Comparative example 1
The difference between this comparative example and example 1 is that: the dynamic air pressure is 0.2Mpa, and the pump outlet pressure is 0.12Mpa; and urea is not modified.
Comparative example 2
The difference between this comparative example and example 1 is that: the middle coating layer of the modified urea is only polyvinyl alcohol.
Comparative example 3
The difference between this comparative example and example 1 is that: the shell of the modified urea is acrylamide.
Experimental example 1
The urea after coating the films of examples 1 to 3 and comparative examples 1 to 3 was subjected to detection analysis, and the results are shown in Table 2:
TABLE 2
| Spray coating Rate (%) | Degree of particle regularity | Average intensity (N) |
| Example 1 | 55 | Rules of | 50 |
| Example 2 | 60 | Rules of | 49 |
| Example 3 | 55 | Rules of | 48 |
| Comparative example 1 | 50 | Irregularities | 35 |
| Comparative example 2 | 55 | Irregularities | 30 |
| Comparative example 3 | 55 | Irregularities | 33 |
TABLE 3 cumulative dissolution rate of macrogranular urea coated slow-release fertilizer of EXAMPLE 1
As can be seen from Table 3, the coated urea obtained in example 1 of the present invention has an ultra-long fertilizer efficiency period of up to 5 months, which is mainly benefited by its excellent slow release property.

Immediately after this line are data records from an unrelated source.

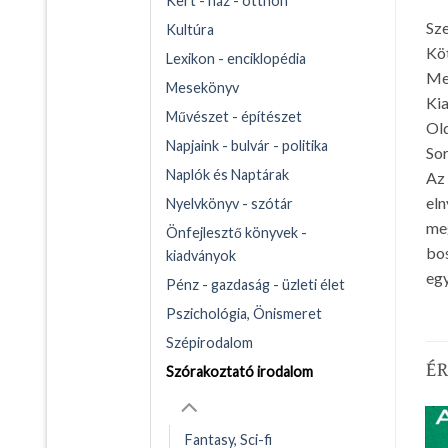
Kert - ház - otthon
Sze
Kultúra
Kö
Lexikon - enciklopédia
Me
Mesekönyv
Ki
Művészet - építészet
Ol
Napjaink - bulvár - politika
Sor
Naplók és Naptárak
Az 
eln
Nyelvkönyv - szótár
meg
Önfejlesztő könyvek -
bos
kiadványok
egy
Pénz - gazdaság - üzleti élet
Pszichológia, Önismeret
Szépirodalom
É
Szórakoztató irodalom
Fantasy, Sci-fi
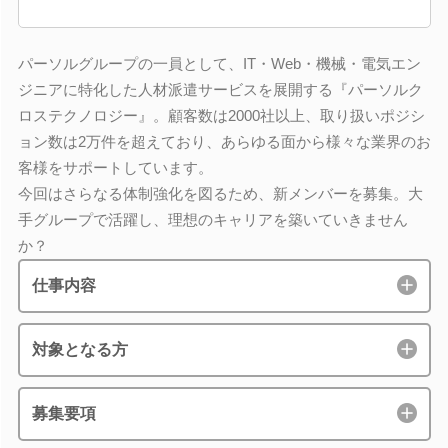
パーソルグループの一員として、IT・Web・機械・電気エン
ジニアに特化した人材派遣サービスを展開する『パーソルク
ロステクノロジー』。顧客数は2000社以上、取り扱いポジシ
ョン数は2万件を超えており、あらゆる面から様々な業界のお
客様をサポートしています。
今回はさらなる体制強化を図るため、新メンバーを募集。大
手グループで活躍し、理想のキャリアを築いていきません
か？
仕事内容
対象となる方
募集要項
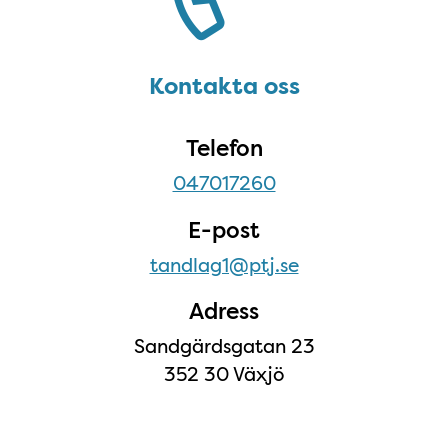
Kontakta oss
Telefon
047017260
E-post
tandlag1@ptj.se
Adress
Sandgärdsgatan 23
352 30 Växjö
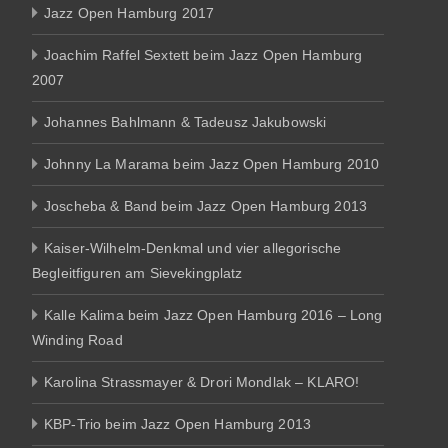
Jazz Open Hamburg 2017
Joachim Raffel Sextett beim Jazz Open Hamburg
2007
Johannes Bahlmann & Tadeusz Jakubowski
Johnny La Marama beim Jazz Open Hamburg 2010
Joscheba & Band beim Jazz Open Hamburg 2013
Kaiser-Wilhelm-Denkmal und vier allegorische
Begleitfiguren am Sievekingplatz
Kalle Kalima beim Jazz Open Hamburg 2016 – Long
Winding Road
Karolina Strassmayer & Drori Mondlak – KLARO!
KBP-Trio beim Jazz Open Hamburg 2013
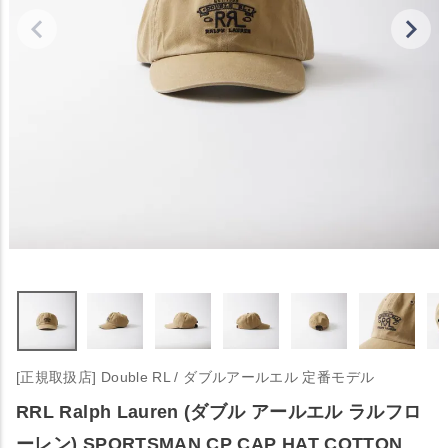
[正規取扱店] Double RL / ダブルアールエル 定番モデル
RRL Ralph Lauren (ダブル アールエル ラルフロ
ーレン) SPORTSMAN CP CAP HAT COTTON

The above is only a preferred embodiment of the present invention, and is not intended to limit the present invention, but various modifications and variations can be made to the present invention by those skilled in the art. Any modification, equivalent replacement, improvement, etc. made within the spirit and principle of the present invention should be included in the protection scope of the present invention.